"Imagine," Gavin Chait writes today over at WhytHawkRatings, "imagine the happy day that an alien culture brings the light of their superior technology to Earth. Imagine for a moment that the Martians, resplendent in their latest fashions, meet with our leaders and indicate their willingness to trade with us." That's the opening paragraph of his thought-provoking piece titled We're from Mars and we want to help: four lessons in development.
i was cruising through the article, savoring every bit of Gavin's wit until i hit Lesson N0. 3 where he instructs the Martians (the wealthy nations of the earth) to:
...share the stories of how [they] developed and what was important for that development so that they may learn; don’t keep these stories just to the elite but work with media organisations to disseminate that information; asymmetrical control of information creates problems.
Actually, there are already quite a lot of stories, most of them told already by the Martians themselves essentially admitting major failures of their development model. Such stories suggest that we the people of the earth (developing countries) should not do what the Martians did to get where they are today. One of them, a Martian prophet by the name of Lewis Mumford writing as far back as 1934, tells the story in his book--Technics and Civilization--of how their development process led to a "sulphurous atmosphere...the starvation of the senses, the remoteness from nature and animal activity..." Industrial society exhibited a tendency toward "environmental disregard and degradation." It treated the environment "like most of human existence"as an abstraction. "Air and sunlight, because of their deplorable lack of value in exchange, had no reality at all."
We are now suffering from these consequences, a point noted by John Byrne and Daniel Rich in Energy and Environment: The Policy Challenge long before the IPCC report confirmed that human activity is the cause of climate change:
...[G]lobal environmental problems have largely been caused by the industrialized countries (including Eastern Europe and what was formerly the Soviet Union). Together, they account for nearly two-thirds of the "greenhouse gas"buildup, and over 55 percent of the sulfur and nitrogen oxide pollution (the principal precursors of acid deposition and lower atmospheric ozone pollution), and they are almost entirely responsible for the "ozone holes" in the upper atmosphere (Byrne and Rich, 1992: 3).
So yes, we would like to know the stories of how the Martians developed, but only as an example of what not to do. Besides, the developing countries need not be trapped in perennial dependence on unpredictable subsistence farming, poverty, ignorance and disease. Rather, there is growing evidence that these countries can follow alternative and more sustainable pathways to the 'better life.' One thing we try to do on this blog is to tell or point to new stories of how this is happening in Africa and elsewhere. We also track good ideas on how to produce more of these stories.

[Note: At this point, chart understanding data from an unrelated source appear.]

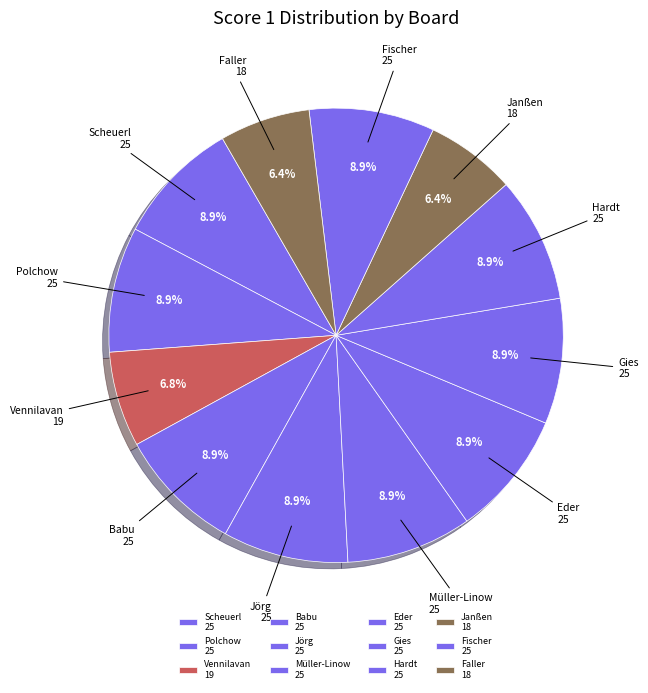

Is there a majority slice in this chart?

No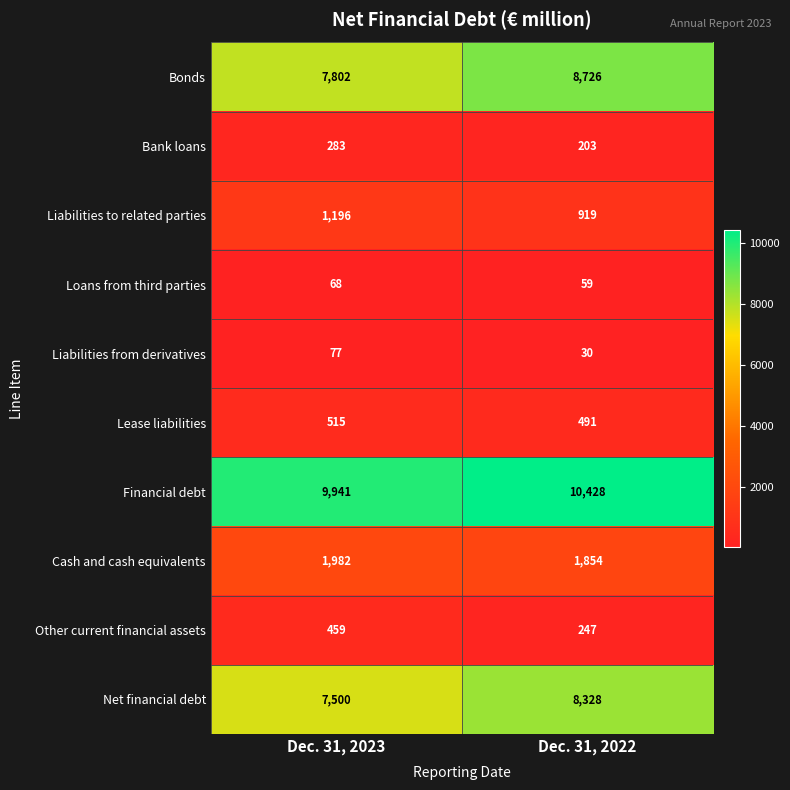

Reading left to right, extract all data points from this chart.

Bonds: Dec. 31, 2023=7802	Dec. 31, 2022=8726
Bank loans: Dec. 31, 2023=283	Dec. 31, 2022=203
Liabilities to related parties: Dec. 31, 2023=1196	Dec. 31, 2022=919
Loans from third parties: Dec. 31, 2023=68	Dec. 31, 2022=59
Liabilities from derivatives: Dec. 31, 2023=77	Dec. 31, 2022=30
Lease liabilities: Dec. 31, 2023=515	Dec. 31, 2022=491
Financial debt: Dec. 31, 2023=9941	Dec. 31, 2022=10428
Cash and cash equivalents: Dec. 31, 2023=1982	Dec. 31, 2022=1854
Other current financial assets: Dec. 31, 2023=459	Dec. 31, 2022=247
Net financial debt: Dec. 31, 2023=7500	Dec. 31, 2022=8328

Speaking of which, Gavin does have some really good ideas and advice for the
Martians on how best they can assist developing countries in this
regard:
1. Infrastructure development: ensure that local skills exist to build the necessary infrastructure so that they can move their manufactures to market - this would also include the telecommunications infrastructure necessary to move intangible products (such as stories, services and ideas).
2. Education: set up universities and colleges and academic programs to develop local school syllabi - create bursary programs for the most desirable skills; bursary recipients will be required to work their fees off at two years for every one of study in an industry that develops their country
3. Know-how and experience: share the stories of how wealthy nations developed and what was important for that development so that they may learn; don’t keep these stories just to the elite but work with media organisations to disseminate that information; asymmetrical control of information creates problems.
4. Governance: ensure total disclosure of everything that the state does; any donations and the recipients must be easily available to anyone; work hard to develop civil society movements that act to counterbalance the power of the state (from newspapers, to NGOs, to independent judiciary, corruption investigators, and police).